◆ AIM OF THE EXERCISE ◆
Looking at each line of the data below, tally those that contain the word "transactions" and give only the total.

[Records from a data source]
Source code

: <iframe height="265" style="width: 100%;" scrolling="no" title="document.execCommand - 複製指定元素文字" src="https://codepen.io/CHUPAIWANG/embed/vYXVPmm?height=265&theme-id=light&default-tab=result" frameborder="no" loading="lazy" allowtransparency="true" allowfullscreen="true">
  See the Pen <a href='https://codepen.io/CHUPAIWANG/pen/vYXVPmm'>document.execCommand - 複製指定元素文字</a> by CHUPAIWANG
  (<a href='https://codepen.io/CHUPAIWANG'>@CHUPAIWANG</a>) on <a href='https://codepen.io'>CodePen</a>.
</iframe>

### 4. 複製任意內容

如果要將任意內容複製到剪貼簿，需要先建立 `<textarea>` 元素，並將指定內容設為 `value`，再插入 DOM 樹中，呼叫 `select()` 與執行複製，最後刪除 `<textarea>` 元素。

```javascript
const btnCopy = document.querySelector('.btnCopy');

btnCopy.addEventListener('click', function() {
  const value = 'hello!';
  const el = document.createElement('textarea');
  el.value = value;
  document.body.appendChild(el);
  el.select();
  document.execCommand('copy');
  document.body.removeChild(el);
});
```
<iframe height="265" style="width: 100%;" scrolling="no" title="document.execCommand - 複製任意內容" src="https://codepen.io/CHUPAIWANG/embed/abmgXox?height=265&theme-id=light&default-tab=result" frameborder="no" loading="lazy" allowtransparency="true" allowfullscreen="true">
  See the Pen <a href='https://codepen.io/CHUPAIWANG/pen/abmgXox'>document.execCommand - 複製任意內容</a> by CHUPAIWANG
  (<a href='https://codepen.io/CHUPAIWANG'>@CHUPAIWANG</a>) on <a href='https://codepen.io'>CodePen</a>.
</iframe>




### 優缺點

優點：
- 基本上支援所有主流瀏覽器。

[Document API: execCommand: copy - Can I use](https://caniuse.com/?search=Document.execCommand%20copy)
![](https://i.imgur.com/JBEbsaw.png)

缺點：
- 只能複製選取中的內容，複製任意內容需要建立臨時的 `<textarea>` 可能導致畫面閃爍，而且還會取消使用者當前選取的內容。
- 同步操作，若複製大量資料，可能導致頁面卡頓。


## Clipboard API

==

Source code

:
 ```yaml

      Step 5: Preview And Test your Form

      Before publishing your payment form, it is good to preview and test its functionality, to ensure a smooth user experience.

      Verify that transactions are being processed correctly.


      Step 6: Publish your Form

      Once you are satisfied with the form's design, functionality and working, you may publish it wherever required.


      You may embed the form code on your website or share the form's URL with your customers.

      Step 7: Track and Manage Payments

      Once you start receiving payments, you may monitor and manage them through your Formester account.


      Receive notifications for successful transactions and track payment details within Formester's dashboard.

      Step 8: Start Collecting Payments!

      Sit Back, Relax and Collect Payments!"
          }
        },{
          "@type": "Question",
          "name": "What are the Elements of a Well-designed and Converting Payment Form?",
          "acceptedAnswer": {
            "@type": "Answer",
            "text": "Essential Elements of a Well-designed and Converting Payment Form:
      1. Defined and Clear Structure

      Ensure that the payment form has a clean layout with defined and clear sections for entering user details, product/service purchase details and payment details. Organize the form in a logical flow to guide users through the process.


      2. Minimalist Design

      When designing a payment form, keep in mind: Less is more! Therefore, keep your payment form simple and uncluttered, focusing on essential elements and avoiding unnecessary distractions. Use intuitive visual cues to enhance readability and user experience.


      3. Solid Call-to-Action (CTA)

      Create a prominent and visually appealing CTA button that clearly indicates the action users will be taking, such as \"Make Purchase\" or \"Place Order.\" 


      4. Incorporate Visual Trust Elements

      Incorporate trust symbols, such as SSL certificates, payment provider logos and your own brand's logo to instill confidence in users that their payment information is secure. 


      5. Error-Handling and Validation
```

◆ REPLY ◆
2